Bij de notaris, in Hasselt residerend, verscheen Lambertus Lambrichts, inwoner
van Schuelen. Hij draagt tot profijt van de heer advocaat en oud-burgemeester
Gaspar Joannes Vossius den alden een rente op van 40 gulden jaarlijks. Bij
tijdige betaling volstaan 35 gulden. Hiervoor ontving Lambrichts de som van
1000 gulden Brabants eens. De rente wordt gevestigd op 1) een stuk land genaamd
“de Moskens Heijde”, 6 vaten zaaiens groot, palend O. Willem Beijnens man van
Marie Catharina Joers, Z. Joannes Matthijs Joers, N. Joannes Van Brabant en W.

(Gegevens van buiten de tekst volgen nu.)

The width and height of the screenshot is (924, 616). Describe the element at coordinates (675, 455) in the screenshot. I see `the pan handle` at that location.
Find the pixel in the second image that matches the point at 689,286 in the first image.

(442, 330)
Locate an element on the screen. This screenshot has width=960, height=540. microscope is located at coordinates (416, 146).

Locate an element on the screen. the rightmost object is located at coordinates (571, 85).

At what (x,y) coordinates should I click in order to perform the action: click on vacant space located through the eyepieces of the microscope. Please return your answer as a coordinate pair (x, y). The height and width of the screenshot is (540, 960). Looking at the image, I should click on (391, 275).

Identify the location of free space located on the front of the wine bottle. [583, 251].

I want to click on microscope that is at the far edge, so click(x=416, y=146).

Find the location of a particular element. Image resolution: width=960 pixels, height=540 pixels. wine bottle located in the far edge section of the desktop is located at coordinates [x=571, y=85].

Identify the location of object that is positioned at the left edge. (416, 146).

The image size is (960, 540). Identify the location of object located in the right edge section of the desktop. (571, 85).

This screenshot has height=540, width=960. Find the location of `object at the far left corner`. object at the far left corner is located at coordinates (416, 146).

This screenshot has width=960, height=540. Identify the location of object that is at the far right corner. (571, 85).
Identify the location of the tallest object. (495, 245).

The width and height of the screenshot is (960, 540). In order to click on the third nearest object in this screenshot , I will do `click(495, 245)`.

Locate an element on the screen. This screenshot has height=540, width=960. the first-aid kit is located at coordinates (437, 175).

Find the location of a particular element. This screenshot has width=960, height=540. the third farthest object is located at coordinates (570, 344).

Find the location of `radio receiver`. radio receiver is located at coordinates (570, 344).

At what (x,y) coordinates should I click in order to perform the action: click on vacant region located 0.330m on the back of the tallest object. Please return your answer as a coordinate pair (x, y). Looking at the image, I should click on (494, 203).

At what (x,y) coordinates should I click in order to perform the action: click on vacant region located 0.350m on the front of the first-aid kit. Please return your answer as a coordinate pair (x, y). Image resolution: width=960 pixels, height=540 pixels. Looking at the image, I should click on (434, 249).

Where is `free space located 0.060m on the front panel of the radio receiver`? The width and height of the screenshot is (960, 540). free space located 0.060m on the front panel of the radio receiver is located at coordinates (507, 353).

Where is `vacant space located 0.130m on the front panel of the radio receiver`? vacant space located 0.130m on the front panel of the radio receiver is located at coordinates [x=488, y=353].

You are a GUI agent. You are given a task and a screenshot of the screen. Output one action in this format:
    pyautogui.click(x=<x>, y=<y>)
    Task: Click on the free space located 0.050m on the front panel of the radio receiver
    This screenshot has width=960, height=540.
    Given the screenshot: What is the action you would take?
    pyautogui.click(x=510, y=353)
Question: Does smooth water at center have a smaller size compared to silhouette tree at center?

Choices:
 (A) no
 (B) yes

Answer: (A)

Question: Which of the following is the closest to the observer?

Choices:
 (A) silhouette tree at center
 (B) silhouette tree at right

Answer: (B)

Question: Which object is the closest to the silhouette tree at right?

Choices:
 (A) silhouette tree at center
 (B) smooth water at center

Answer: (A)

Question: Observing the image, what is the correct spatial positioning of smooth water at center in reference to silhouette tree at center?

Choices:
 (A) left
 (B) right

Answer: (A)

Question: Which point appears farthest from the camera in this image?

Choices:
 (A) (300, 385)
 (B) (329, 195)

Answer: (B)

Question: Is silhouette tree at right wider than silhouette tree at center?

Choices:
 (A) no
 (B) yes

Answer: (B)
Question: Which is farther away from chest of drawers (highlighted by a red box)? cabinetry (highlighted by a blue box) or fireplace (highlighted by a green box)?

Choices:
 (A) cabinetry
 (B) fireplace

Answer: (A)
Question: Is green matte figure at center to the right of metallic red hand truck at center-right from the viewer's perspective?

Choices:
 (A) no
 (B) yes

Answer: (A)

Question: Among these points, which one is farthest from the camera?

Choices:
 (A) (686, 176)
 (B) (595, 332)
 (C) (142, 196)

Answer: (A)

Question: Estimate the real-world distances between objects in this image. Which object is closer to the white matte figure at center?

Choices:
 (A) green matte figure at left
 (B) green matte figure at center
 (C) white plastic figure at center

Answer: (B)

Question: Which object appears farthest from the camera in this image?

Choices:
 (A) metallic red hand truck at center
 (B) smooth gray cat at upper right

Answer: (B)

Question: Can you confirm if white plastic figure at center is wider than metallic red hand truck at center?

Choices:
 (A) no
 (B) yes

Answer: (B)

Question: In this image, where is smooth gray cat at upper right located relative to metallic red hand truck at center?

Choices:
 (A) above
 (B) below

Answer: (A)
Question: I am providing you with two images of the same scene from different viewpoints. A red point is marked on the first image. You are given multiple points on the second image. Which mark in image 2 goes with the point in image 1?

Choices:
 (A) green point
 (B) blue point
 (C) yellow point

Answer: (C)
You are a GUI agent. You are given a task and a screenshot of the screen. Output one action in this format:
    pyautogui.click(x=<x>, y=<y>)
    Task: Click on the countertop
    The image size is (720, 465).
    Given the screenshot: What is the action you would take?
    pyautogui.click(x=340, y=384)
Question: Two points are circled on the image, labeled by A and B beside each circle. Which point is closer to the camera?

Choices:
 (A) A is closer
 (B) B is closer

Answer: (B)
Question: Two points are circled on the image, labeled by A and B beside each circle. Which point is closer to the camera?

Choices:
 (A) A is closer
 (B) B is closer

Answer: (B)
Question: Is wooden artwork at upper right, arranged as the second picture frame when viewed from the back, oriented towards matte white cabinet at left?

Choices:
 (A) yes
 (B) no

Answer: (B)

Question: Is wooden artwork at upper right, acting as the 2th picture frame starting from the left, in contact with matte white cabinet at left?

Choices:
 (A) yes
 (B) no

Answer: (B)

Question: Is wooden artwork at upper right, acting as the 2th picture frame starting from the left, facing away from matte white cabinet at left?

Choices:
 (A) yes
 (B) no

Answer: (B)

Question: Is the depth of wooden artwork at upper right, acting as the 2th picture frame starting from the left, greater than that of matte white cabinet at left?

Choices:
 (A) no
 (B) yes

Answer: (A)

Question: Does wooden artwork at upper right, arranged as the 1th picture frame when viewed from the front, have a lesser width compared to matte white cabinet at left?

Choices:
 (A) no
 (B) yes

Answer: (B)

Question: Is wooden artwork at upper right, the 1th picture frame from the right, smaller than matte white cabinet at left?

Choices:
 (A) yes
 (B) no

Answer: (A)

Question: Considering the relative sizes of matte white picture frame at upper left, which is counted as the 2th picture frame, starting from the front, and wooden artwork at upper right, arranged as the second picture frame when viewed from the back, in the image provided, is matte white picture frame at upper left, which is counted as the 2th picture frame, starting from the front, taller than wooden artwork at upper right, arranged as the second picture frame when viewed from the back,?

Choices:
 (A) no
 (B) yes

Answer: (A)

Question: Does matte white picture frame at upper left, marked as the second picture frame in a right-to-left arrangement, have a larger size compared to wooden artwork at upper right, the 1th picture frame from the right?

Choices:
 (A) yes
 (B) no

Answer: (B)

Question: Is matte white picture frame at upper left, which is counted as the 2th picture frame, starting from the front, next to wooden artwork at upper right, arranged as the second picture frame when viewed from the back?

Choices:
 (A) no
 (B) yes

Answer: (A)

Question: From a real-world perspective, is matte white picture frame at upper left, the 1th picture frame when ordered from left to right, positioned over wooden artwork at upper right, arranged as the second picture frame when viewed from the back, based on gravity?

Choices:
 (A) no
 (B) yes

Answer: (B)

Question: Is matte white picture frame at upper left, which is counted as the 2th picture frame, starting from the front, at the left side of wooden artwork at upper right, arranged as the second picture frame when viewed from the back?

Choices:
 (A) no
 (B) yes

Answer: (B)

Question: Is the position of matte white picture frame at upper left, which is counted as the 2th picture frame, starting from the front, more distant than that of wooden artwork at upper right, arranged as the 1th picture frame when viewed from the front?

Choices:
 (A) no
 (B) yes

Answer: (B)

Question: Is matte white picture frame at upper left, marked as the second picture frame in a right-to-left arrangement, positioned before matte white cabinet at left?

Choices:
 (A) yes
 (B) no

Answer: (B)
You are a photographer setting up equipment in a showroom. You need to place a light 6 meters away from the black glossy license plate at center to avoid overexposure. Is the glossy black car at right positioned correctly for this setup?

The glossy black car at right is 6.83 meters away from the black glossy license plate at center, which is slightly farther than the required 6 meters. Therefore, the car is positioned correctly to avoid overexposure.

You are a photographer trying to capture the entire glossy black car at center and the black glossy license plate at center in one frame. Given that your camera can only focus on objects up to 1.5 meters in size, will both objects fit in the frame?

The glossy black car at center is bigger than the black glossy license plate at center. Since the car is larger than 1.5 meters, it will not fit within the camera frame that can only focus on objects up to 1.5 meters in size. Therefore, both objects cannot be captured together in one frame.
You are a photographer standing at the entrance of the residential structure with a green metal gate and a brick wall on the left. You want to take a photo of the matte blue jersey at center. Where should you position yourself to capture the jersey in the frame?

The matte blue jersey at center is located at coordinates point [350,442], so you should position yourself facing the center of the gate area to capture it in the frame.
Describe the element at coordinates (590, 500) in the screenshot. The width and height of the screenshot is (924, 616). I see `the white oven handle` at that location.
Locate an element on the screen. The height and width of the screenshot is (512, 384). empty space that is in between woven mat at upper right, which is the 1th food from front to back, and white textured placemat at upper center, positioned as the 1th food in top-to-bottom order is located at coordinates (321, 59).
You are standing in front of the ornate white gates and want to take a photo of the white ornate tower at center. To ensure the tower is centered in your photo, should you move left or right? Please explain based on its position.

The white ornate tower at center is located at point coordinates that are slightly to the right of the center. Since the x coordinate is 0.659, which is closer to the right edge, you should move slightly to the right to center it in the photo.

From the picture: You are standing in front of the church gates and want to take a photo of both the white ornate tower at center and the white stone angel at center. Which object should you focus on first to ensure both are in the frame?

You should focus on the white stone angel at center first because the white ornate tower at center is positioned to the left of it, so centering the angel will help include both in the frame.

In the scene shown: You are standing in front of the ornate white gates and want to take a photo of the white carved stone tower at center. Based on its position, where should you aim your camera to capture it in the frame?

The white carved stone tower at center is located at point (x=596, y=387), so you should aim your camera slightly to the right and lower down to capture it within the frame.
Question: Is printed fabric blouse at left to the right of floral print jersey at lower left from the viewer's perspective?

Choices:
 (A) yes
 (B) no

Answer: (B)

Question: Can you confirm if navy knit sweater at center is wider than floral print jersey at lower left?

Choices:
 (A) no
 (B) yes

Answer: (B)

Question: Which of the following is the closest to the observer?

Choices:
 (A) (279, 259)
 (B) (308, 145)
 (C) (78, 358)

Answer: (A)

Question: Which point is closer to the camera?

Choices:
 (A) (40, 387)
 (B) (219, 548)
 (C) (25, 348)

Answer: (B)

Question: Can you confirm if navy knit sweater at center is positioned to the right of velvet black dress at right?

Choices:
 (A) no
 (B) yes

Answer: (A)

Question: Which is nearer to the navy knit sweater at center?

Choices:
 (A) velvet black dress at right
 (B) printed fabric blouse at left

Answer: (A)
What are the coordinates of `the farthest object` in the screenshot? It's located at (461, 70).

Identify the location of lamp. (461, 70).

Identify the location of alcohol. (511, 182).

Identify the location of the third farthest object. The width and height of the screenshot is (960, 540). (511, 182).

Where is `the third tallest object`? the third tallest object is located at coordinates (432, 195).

de kinderen van Hendrick Hermans; 2) een stuk land “het Huijsken” O. en Z. de
straat, W. en N. Peeter Plugers; 3) een stuk land van 3 vaten zaaiens groot
palend O. de opdrager, Z. de heer acceptant, W. Matthijs Strampers en N. de
opdrager als koper van zijn halve zuster Aldegond Lambrichts. Al deze goederen
zijn onbelast, tenzij met grondcijns, en zijn gelegen onder Schulen. Opgemaakt
in Hasselt in het huis van de heer acceptant staande op de “Haut Mert” in
aanwezigheid van de getuigen Hendrick Oijen en Anna Wolters.
1772,
24 september. Folio 336v
Peeter
Fonteijn, met instemming van zijn echtgenote, verklaart tot behoef van Jan
Huijbrechts een perceel land op te dragen gelegen in Coorsel omtrent het dorp
in de Savelstraet. Het paalt begijn Van de Weijer O., de weduwe Aert Beckers
W., Hendericus Truijens Z., de straat N. Tot pand voor een rente van 10 gulden
jaarlijks, te leggen met 250 gulden Brabants Luijx. Solvit Fonteijn jura voor
copije, solvit Jan Huijbrechts 15 stuivers.
1772,
22 oktober. Folio 337r
13.10.1772.
Bij de notaris in Baelen verscheen Henrick Wouters weduwnaar van Gertruij Maenen,
die aan haar man bij testament de tocht van haar immeubele erfgoederen heeft
gelaten, waar ook gelegen. Dit vruchtgebruik staat hij af aan Maria Helena
Marien, dochter van wijlen Margo Marien: van een perceel gelegen onder Stal
gehucht van Coorsel. De andere helft behoort toe aan de voorschreven Maria
Helena Marien uit hoofde van haar moeder. Henrick behoudt er voor zichzelf geen
recht meer op en zij accepteert het. Ze draagt het met de aanstaande last van
50 gulden Luijx geld op tot behoef van Arnoldus Smets, inwoner van Stal, op
voorwaarde dat hij alle uitgaande lasten ervan zal dragen. Bovendien moet hij
aan Maria Helena Marien nog 20 pattacons Brabants geld geven, of in Luijxe
specie of geld de som van 80 gulden. De meerderjarige Maria Helena verklaart
aan de voorschreven helft gelegen in Stal aan de Heijcant geen enkel recht meer
te hebben (het gehele stuk is 150 roeden groot). Getuigen: Hendrick Hessels en
Cornelis Cools. Zegel van 6 stuivers. Attestor G. B. Claes, notaris.
Op
22.10.1772 legde schepen Woters deze akte neer om gerealiseerd te worden.
1772,
05 november. Folio 338r
Akte
van notaris W. V. Vande Kerckhof, residerend binnen Herck, van 24.10.1772.
L.
M. Hermans, oud-burgemeester van Herck, en zijn instemmende vrouw M. G. Van
Melbeeck verklaren dat ze verkochten: een perceel land onder Schuelen gelegen
op het Bruijninx Velt, ongeveer 6 vaten zaaiens groot. Het paalt de Balx Vijver
of “Sunevenne”(?), het Sinte Catharina en Sint Nicolausaltaar in Donck O., de
heer Briers representerende bij koop Jan Lantmeeters tevoren sr. Blois uxoris
nomine Maria Anna Hermans W., de heer Briers in eigen naam Z., de heer H. L.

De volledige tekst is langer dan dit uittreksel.